◆ TEXTO PROPORCIONADO

* * * * * * * * *

7 de junio de 2018

Aquel niño austriaco


EMG Euro Mundo Global
Opinión: “Mi Pequeño Manhattan”
Por Germán Ubillos Orsolich

Lunes, 4 de junio de 2018

Tenía ganas de leer el último libro de Angelina Lamelas, veterana de la literatura infantil y juvenil, poseedora de muchos de los más importantes premios de ese género literario. Coincidimos ambos en el desaparecido diario YA, pero nuestros tiempos y trayectorias han sido algo diferentes y el destino, eso tan importante en el ser humano, ha hecho que coincidamos gracias a su reciente relación con Alberto Martín Baró, ese hombre extraordinario, simpático, erudito, director de editoriales y sobre todo amigo, de una sencillez y cordialidad impagables difíciles de encontrar.
De esa forma Angelina Lamelas y yo nos hemos podido reencontrar, hablar, departir y sentir, pues en realidad ambos venimos de un mundo semejante en el tiempo, con unos recuerdos muy parecidos y un concepto de la vida podría decir parejo.
Angelina, conocida de muchos de vosotros, me ha traído el recuerdo de Mercedes Salisachs, aquella gran señora de la literatura catalana, por su aspecto, sus modales y su porte; y de mi madre, Angelina Orsolich, por su nombre, un nombre que conforma mi propia vida y mis recuerdos también más personales.

* * * * * * * * *

◆ DATOS MOSTRADOS

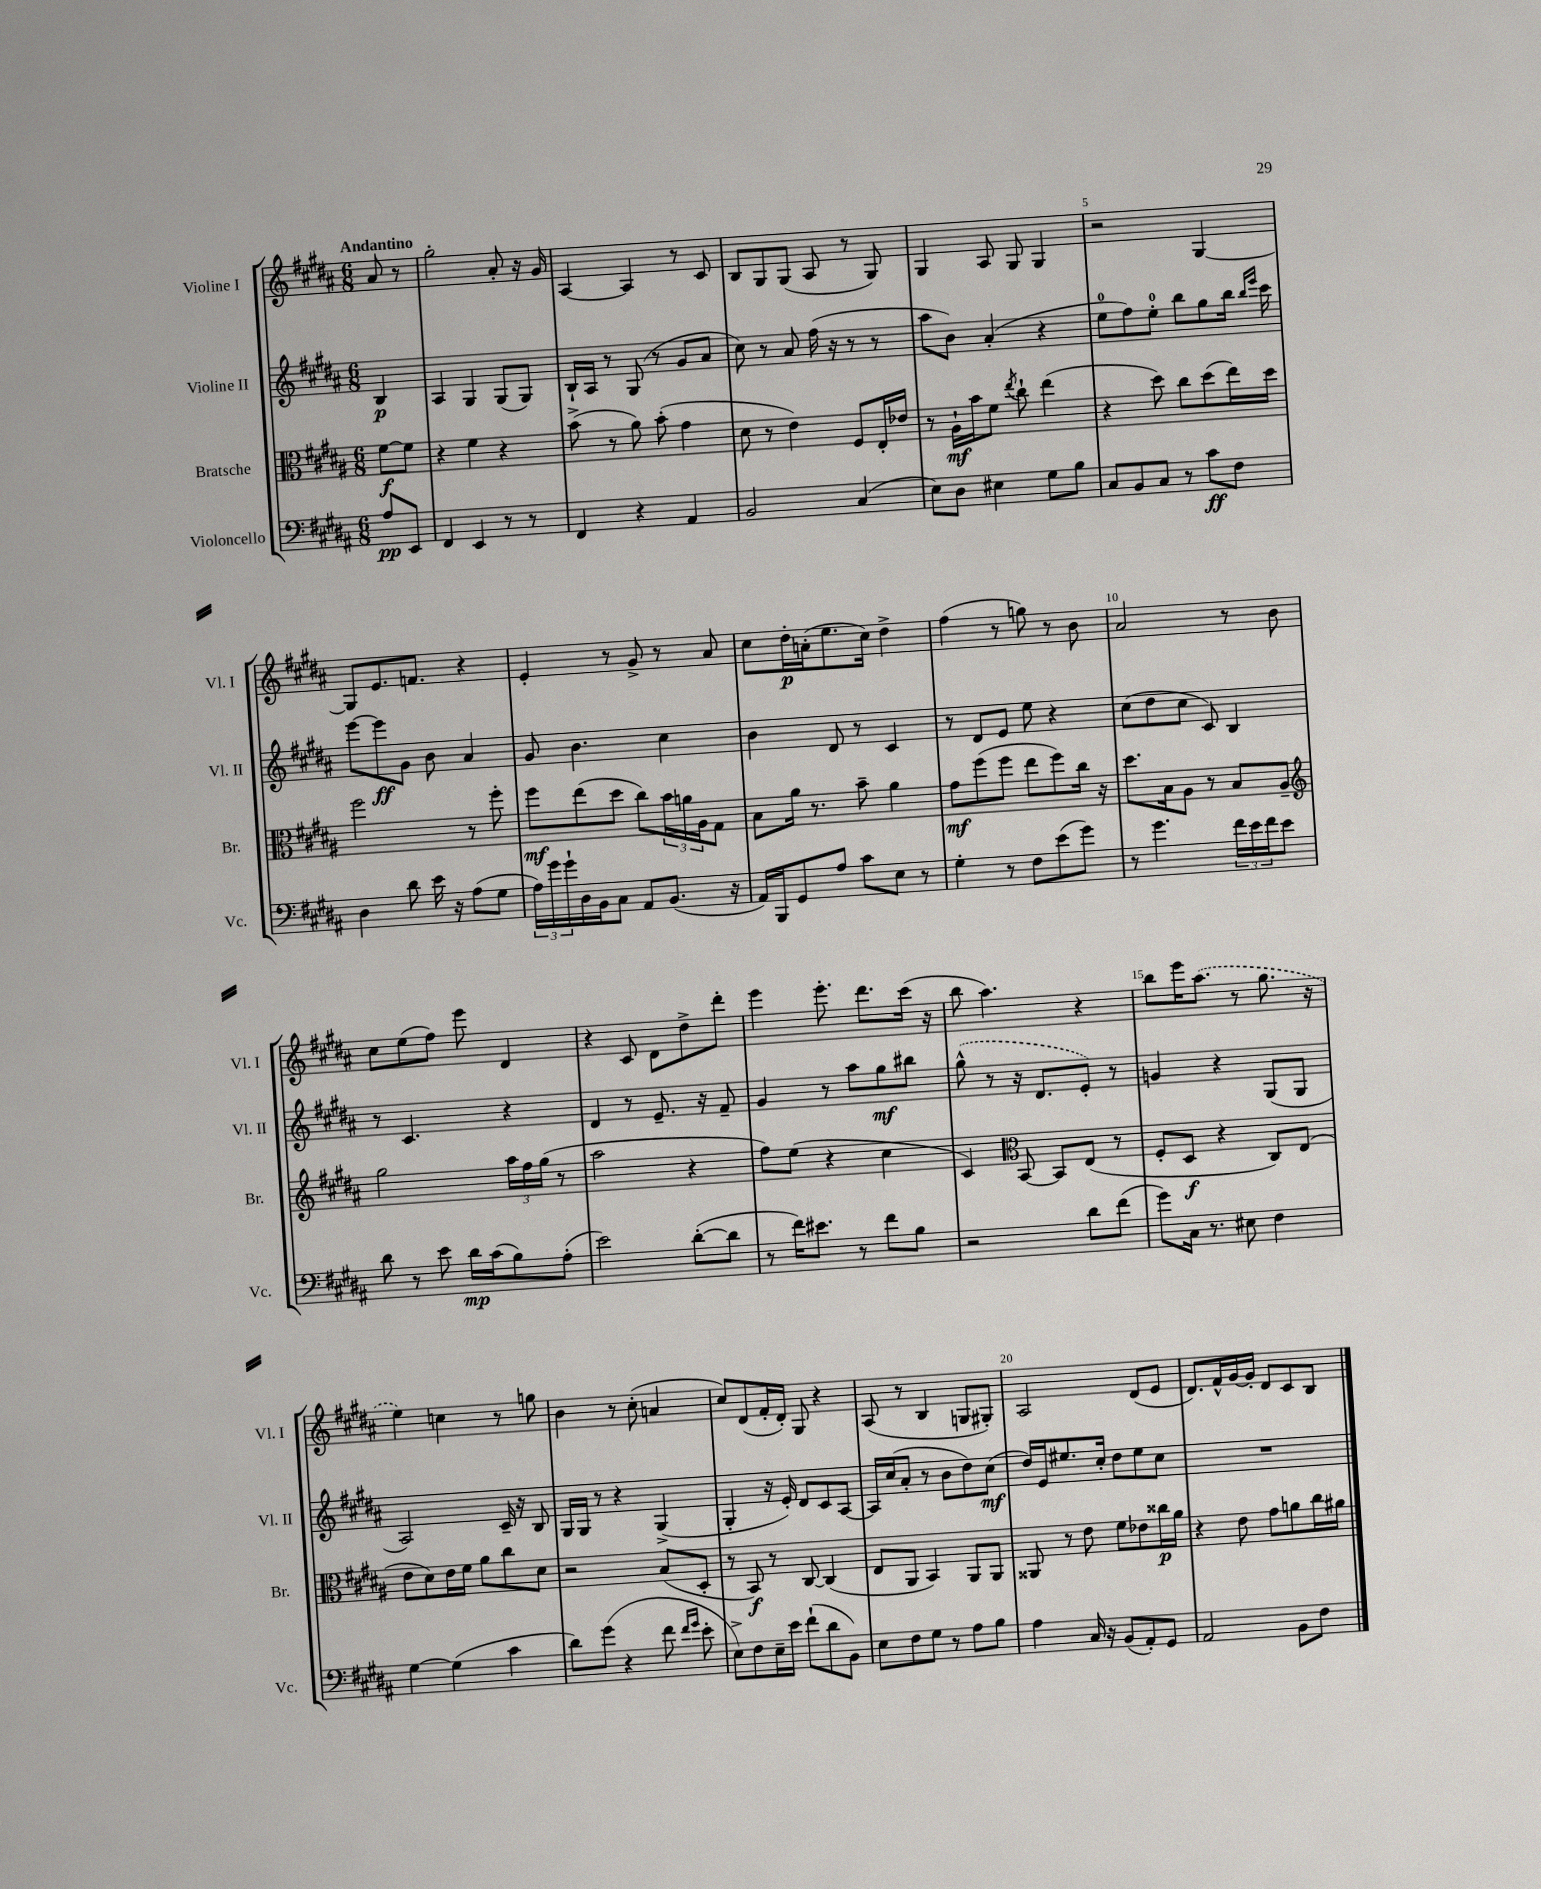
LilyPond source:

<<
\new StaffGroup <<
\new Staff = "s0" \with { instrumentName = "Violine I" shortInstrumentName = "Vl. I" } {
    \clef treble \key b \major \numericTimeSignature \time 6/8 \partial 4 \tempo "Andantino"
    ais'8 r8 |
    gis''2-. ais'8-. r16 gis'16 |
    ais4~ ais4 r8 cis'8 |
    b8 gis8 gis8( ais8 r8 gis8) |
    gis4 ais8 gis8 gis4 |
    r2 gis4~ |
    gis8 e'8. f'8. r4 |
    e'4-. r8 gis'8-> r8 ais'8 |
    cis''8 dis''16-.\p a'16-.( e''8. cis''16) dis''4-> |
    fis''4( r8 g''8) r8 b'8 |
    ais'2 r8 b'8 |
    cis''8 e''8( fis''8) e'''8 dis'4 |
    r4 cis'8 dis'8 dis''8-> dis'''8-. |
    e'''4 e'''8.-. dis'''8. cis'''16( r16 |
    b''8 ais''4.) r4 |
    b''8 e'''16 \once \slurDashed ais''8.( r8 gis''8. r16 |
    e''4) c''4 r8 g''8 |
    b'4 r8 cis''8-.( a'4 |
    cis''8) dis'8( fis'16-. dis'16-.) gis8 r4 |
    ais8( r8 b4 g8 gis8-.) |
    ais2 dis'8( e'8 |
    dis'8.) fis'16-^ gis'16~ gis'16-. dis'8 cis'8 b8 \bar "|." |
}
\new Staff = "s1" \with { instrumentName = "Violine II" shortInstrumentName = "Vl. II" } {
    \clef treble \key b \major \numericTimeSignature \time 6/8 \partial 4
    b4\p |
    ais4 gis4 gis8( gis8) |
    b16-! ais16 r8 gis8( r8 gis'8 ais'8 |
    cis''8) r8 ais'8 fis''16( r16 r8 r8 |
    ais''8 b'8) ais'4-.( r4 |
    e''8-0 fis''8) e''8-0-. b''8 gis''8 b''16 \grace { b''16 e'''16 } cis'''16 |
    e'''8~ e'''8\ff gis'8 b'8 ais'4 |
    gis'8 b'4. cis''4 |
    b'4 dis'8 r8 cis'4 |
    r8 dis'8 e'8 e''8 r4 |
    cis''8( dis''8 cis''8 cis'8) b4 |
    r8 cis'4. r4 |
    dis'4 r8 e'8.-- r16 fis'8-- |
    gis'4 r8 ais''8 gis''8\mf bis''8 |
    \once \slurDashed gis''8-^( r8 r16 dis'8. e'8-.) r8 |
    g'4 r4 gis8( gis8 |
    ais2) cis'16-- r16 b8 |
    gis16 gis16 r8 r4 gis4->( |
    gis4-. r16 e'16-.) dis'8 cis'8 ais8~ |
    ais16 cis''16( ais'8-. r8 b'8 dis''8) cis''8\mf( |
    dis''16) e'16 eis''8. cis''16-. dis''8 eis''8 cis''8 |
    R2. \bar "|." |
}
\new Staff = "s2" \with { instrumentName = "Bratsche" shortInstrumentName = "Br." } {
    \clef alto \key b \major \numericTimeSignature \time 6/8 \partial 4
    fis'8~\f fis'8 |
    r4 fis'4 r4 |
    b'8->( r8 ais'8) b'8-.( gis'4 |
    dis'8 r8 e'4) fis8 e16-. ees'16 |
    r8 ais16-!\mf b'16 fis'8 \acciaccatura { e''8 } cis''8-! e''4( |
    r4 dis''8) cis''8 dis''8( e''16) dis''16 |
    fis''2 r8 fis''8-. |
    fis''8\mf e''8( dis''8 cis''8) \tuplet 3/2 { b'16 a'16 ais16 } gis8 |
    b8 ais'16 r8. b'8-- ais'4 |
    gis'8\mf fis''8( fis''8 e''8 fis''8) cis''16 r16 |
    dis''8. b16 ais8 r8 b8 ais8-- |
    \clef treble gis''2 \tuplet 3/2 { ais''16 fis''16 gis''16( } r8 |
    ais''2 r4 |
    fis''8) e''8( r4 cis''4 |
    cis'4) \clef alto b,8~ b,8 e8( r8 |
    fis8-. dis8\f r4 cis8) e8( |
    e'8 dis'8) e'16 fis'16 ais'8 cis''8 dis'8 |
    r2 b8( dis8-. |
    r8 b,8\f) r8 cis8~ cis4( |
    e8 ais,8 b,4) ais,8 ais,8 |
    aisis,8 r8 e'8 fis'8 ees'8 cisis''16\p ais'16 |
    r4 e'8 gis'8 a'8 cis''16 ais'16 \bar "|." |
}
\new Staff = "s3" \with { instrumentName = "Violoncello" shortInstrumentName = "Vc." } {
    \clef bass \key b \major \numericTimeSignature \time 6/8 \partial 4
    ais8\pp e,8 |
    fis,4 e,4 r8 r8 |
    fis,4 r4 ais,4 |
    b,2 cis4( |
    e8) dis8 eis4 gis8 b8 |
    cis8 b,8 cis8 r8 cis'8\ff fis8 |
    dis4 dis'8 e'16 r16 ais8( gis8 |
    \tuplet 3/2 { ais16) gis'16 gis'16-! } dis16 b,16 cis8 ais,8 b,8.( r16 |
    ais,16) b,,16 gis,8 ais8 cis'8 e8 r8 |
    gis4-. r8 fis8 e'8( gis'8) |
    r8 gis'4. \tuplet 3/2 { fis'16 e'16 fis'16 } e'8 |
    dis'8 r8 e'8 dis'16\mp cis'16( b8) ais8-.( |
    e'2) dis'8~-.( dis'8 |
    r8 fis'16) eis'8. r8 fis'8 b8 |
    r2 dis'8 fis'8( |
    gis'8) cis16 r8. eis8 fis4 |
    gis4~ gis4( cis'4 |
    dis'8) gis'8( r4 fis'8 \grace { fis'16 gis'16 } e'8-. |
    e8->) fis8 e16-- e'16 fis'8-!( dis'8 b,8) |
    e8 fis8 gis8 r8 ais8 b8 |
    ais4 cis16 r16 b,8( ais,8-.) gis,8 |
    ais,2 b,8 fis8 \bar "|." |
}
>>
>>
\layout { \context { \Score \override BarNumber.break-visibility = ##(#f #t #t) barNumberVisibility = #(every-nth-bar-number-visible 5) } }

* * * * * * * * *

◆ QUÉ SE PIDE
(a) Localiza en los registros cada línea que contenga la palabra "major" y cópiala. Se distingue entre mayúsculas y minúsculas.
(b) Prosigue el artículo sobre el libro de Angelina Lamelas desde el punto en que se detiene.

◆ RESULTADOS
(a)
    \clef treble \key b \major \numericTimeSignature \time 6/8 \partial 4 \tempo "Andantino"
    \clef treble \key b \major \numericTimeSignature \time 6/8 \partial 4
    \clef alto \key b \major \numericTimeSignature \time 6/8 \partial 4
    \clef bass \key b \major \numericTimeSignature \time 6/8 \partial 4

(b)
El tomar unas meriendas en las cafeterías VIPS del barrio de Salamanca, de Serrano y de Velázquez, ha supuesto para mí un recuerdo añadido que, como el polvo dorado de estrellas, el que emanaba de Campanilla el personaje de Peter Pan de Disney; el que caía también de Julio Iglesias cuando en 1984 desayunábamos con él en El Plaza de Nueva York y después en su camerino del Radio City Music Hall, y mi hermana Mercedes, tan querida, quedaba fascinada precisamente por ese polvo de estrellas que también rodeaba y caía de mi amigo Julio aquellos años irrepetibles. Es el polvo que de alguna manera he sentido percibir en el recuerdo, mientras Angelina Lamelas me dedicaba su último libro recién aparecido y titulado Aquel niño austriaco, ante la atenta mirada y la sonrisa de Alberto Martín Baro, que estaba sentado frente a mí y en la misma mesa.
Como era de esperar Aquel niño austriaco no solo me ha gustado, sino que me ha conmovido. Lo he leído de un tirón con enorme placer y una permanente sonrisa en los labios. Se trata de uno de los niños austriacos que llegaron a España recién terminada la Segunda Guerra Mundial para ser acogidos temporalmente por familias españolas.
Con la sensibilidad que se percibe en la cálida e inteligente mirada de su autora, esta despliega todo su talento y el dominio del lenguaje en la descripción de la historia de uno de esos niños. Para ello recrea el ambiente de la época que se inicia en la Viena de la Segunda Guerra Mundial, esa Viena que he recorrido y que tan bien conozco; continúa en Santander de los años en que transcurre la acción, lugar donde precisamente mi padre nos llevó a mi hermano y a mí a conocer el mar; y termina con el emocionado y emocionante regreso del niño a su Viena natal para constatar que su padre no ha muerto ni ha desaparecido en los terribles bombardeos de la ciudad, que quedarán marcados para siempre en la mente de Hans, el protagonista, que con solo escuchar el zumbido de una avioneta sobrevolar la playa de La Magdalena, se tira al suelo, hunde la cara en la arena y se tapa con las manos la cabeza. Hecho este que le ocurre de idéntica manera a un muy querido amigo libanés que huyó despavorido de la guerra, después de que un bombardeo planchara los automóviles que su padre tenía en el garaje de su casa.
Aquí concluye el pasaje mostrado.